Available treatments are aimed at treating the complications of the disease, rather than the cause. Thus, there is great market potential for new anti-fibrotic agents that can reverse fibrotic disease and thereby increase survival rates.
Hurdels in development require new models for testing
One of the major challenges in the development of new anti-fibrotic therapies is the translation of basic molecular mechanisms of fibrotic diseases into the clinical development of new therapeutics in combination with the lack of good and reliable pre-clinical models for testing of substances under development. New models that better reflect human fibrotic disease conditions are therefore much requested by drug developers in this field.
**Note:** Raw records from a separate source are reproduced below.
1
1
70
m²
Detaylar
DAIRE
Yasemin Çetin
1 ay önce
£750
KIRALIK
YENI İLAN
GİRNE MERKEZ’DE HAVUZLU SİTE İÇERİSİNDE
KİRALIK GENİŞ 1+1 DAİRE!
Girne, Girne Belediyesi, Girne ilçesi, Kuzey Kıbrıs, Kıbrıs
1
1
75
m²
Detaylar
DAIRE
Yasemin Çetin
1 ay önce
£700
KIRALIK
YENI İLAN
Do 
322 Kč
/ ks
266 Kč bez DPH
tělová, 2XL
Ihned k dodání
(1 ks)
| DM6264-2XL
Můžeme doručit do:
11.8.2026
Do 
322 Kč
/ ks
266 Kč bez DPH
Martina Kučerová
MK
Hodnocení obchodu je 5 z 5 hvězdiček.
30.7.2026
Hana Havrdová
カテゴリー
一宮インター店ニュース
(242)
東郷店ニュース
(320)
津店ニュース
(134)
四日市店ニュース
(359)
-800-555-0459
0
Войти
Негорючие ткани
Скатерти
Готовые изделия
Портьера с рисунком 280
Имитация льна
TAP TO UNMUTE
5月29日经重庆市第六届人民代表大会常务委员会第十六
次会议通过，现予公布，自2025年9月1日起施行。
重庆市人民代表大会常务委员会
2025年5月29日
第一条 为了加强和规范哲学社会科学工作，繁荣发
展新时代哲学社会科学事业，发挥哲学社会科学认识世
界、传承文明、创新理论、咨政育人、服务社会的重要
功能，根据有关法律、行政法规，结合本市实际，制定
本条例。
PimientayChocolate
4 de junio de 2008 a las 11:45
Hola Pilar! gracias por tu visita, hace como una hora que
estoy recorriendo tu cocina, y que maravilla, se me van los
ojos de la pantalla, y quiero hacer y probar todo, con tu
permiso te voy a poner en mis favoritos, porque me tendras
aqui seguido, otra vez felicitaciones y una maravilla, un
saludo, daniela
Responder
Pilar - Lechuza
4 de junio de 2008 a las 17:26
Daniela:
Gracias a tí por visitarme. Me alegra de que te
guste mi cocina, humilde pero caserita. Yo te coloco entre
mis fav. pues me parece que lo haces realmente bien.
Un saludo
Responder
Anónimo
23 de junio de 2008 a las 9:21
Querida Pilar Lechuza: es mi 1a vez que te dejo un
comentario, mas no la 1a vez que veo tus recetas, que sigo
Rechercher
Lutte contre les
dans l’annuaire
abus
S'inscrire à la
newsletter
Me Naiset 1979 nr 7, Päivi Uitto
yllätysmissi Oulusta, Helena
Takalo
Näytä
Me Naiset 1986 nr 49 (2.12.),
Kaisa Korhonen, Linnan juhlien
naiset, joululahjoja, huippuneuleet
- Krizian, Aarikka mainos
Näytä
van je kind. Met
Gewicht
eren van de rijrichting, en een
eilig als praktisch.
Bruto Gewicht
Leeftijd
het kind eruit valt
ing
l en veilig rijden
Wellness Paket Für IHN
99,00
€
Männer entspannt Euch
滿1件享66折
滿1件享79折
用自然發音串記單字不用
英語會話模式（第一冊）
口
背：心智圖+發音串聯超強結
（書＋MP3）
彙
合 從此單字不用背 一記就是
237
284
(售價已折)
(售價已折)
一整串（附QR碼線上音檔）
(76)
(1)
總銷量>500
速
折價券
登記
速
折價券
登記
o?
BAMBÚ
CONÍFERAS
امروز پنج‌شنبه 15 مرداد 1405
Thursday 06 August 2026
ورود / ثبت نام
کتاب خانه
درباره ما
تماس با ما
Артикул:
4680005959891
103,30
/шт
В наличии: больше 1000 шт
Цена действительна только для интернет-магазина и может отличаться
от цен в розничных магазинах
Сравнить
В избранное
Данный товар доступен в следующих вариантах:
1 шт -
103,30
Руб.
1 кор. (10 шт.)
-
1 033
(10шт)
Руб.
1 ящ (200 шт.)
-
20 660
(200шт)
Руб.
The market for liver fibrosis alone is estimated to exceed 2.8 Billion USD by the year 2017.
InfiCure Bio can offer the tool to speed up future drugs for fibrosis
The researchers behind this project have developed a unique pre-clinical model and offer whole-organism preclinical testing in this whole-organism system. The model, in combination with the teams expertise, extensive knowledge in the field of inflammation and fibrosis research gives InfiCure Bio valuable assets that they are now bringing to the market.
About the company: InfiCure Bio
InfiCure Bio AB is a resident incubator company at UBI and currently in the Capital Acquisition Phase in the business development process.